Ce n'est pas une consolation, mais force est de constater qu'il n'y a pas qu'en France que le citoyen estime que la qualité du personnel politique est de moins en moins adaptée aux enjeux, ce qui explique en partie l'abstention. Malgré tout, si le scrutin était à 100% uninominal majoritaire comme en France, la CDU (avec son alliée bavaroise CSU, ancrée à droite) obtiendrait encore la majorité absolue, ce qui tend à montrer que l'électeur allemand, s'il se défie du candidat à la chancellerie, continue à faire confiance aux notables CDU-CSU. On peut les comprendre en regardant avec pragmatisme les succès de la stratégie allemande de conquêtes économiques en Europe et ailleurs.

Le SPD, le grand gagnant ?

## Consignes:
1. Dans le texte sur les élections allemandes, quel parti obtiendrait encore la majorité absolue avec un scrutin à 100 % uninominal majoritaire comme en France ?
2. Reprenez le texte sur les élections allemandes à la suite de son dernier titre.

## Matériel fourni:
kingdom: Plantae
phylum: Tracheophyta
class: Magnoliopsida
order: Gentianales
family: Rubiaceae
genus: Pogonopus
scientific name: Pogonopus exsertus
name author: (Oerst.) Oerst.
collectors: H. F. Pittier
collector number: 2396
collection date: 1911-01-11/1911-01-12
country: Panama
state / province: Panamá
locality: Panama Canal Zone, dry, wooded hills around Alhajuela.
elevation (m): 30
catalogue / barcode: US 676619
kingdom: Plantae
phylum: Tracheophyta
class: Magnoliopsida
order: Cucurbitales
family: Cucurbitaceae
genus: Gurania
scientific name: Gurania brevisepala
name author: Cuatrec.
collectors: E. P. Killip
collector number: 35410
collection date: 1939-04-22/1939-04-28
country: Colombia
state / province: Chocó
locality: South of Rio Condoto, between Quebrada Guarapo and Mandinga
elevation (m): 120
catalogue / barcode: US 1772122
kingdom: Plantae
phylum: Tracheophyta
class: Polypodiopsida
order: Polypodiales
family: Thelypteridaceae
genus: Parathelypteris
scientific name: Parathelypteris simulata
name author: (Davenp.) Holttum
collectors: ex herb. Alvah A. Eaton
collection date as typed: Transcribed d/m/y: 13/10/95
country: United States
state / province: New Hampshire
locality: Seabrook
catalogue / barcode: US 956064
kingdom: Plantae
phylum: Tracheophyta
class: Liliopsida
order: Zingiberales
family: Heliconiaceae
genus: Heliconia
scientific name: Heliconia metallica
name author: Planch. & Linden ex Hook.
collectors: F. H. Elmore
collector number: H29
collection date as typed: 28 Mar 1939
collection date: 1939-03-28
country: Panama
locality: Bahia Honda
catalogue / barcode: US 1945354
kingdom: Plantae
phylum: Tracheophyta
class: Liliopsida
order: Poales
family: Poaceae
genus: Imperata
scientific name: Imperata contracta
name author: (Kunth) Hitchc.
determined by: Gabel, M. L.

## Réponses par consigne:
1. La CDU, avec son alliée bavaroise CSU.

2.
Plus de 50% des sièges au Bundestag étant attribués au scrutin de liste, cela permet aux petits partis d'émerger et de se faire une place sur l'échiquier politique. C'est ainsi que les Verts, qui n'ont qu'un seul député élu en circonscription, semblent profiter du rejet de la CDU au niveau fédéral et se voient comme le pilier de la future coalition. De même, les autres partis représentés au Bundestag ont très peu d'élus en circonscription. C'est ainsi que les populistes de droite (AfD) disposent actuellement de 13% des sièges avec moins de 13% des voix, et ceux de gauche (Die Linke) 10% des sièges avec 9% des voix. Quant au parti libéral FPD, tous ses députés sont élus au scrutin de liste. Quoi qu'on en pense en France, force est d'admettre que le système politique allemand garantit mieux la pérennité de la démocratie représentative que le système français. Cela permet de contenir le populisme, alors même que le travailleur allemand connaît depuis 20 ans une stagnation de son pouvoir d'achat.

Le principal bénéficiaire de la chute de la CDU au niveau fédéral sera vraisemblablement le SPD, le vieux parti social-démocrate allemand qui fêtera ses 150 ans en 2025. La solidité de son implantation locale explique qu'il ait participé quasiment sans discontinuité au pouvoir depuis 1998, et ce, sans subir d'usure irrémédiable. Son socle en circonscription est actuellement de 60 sièges (contre 230 à la CDU-CSU), mais son candidat à la chancellerie rassure davantage que celui de la CDU ; le SPD devrait donc enregistrer de bons résultats au scrutin de liste.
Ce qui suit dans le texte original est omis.